Putin ruled Russia as president from 2000-2008 with a steely command that was widely criticized in the West as a retreat from democracy. Because constitutional changes have extended the presidential term to six years from four, Putin's power is likely to be even more enhanced. If he wins two terms in a row, Putin will have been atop the Russian hierarchy for almost a quarter century.
Putin's nomination at a congress of the United Russia party end months of intense speculation as to whether he would seek to return to the Kremlin or whether he would allow the more mild-mannered and reform-leaning Medvedev to seek another term in next year's election.

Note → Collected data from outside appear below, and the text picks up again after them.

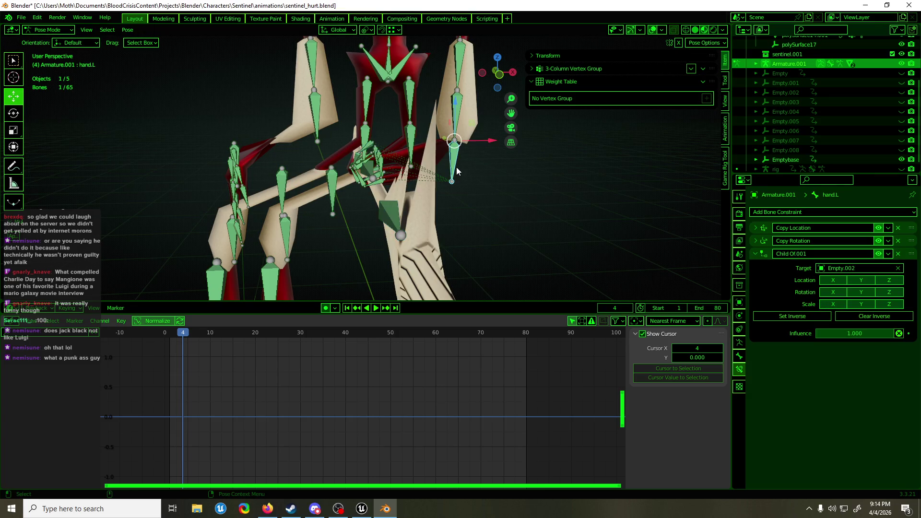
click(886, 267)
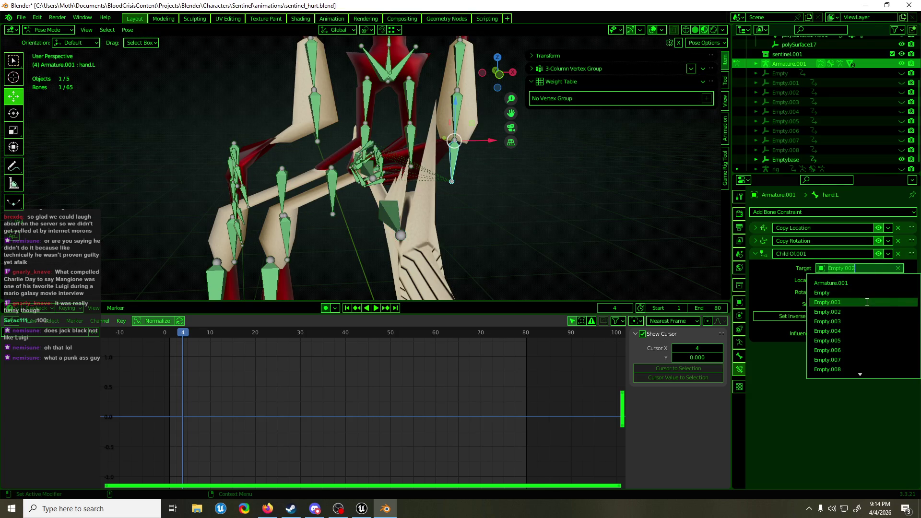
click(849, 302)
mouse_move(183, 334)
mouse_down()
mouse_move(172, 332)
mouse_move(212, 336)
mouse_up()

Despite apparently growing discontent among ordinary Russians with the party, United Russia exerts such an overwhelming presence in the country's politics that Putin's election and Medvedev's switch to the premiership is virtually ensured.
Not only have genuine opposition parties been marginalized, but Putin's personal popularity is immense among Russians who laud him as the strong and decisive figure needed by a sprawling country troubled by corruption, an Islamist insurgency and a vast gap between the impoverished and the grandiosely super-rich.
The presidential election, for which a date has not been set, is preceded by national parliamentary elections on Dec. 4, in which United Russia will seek to retain its dominance; the party has 312 of the 450 seats in the current parliament.
Putin started a carefully orchestrated series of manuevers at Saturday's session of the party congress by proposing that Medvedev head the party list for the December elections. Medvedev then proposed that Putin be the party's presidential candidate, and Putin returned to the stage to accept the proposal and express support for Medvedev as prime minister.
The congress approved the moves with no apparent opposition.
Moving Medvedev to the premiership could set him up to take the brunt of criticism for austerity measures that Putin has warned will be necessary for Russia amid global economic turmoil.
Putin also proposed Saturday that Russia's richest citizens face higher taxes. The flat income tax that came into effect during Putin's 2000-2008 presidency has been widely praised as improving tax collection and Putin's proposal would not change that, but he called for increases in consumption and real estate taxes that hit the rich comparatively harder.
The period for formal submission of presidential candidates' names has not yet begun, and it is unclear who might choose to challenge Putin for president.
Putin became prime minister in 2008 after two terms as president, stepping aside because of constitutional term limits, but as Russia's most powerful and popular politician he nonetheless overshadowed Medvedev, his handpicked successor in the presidency.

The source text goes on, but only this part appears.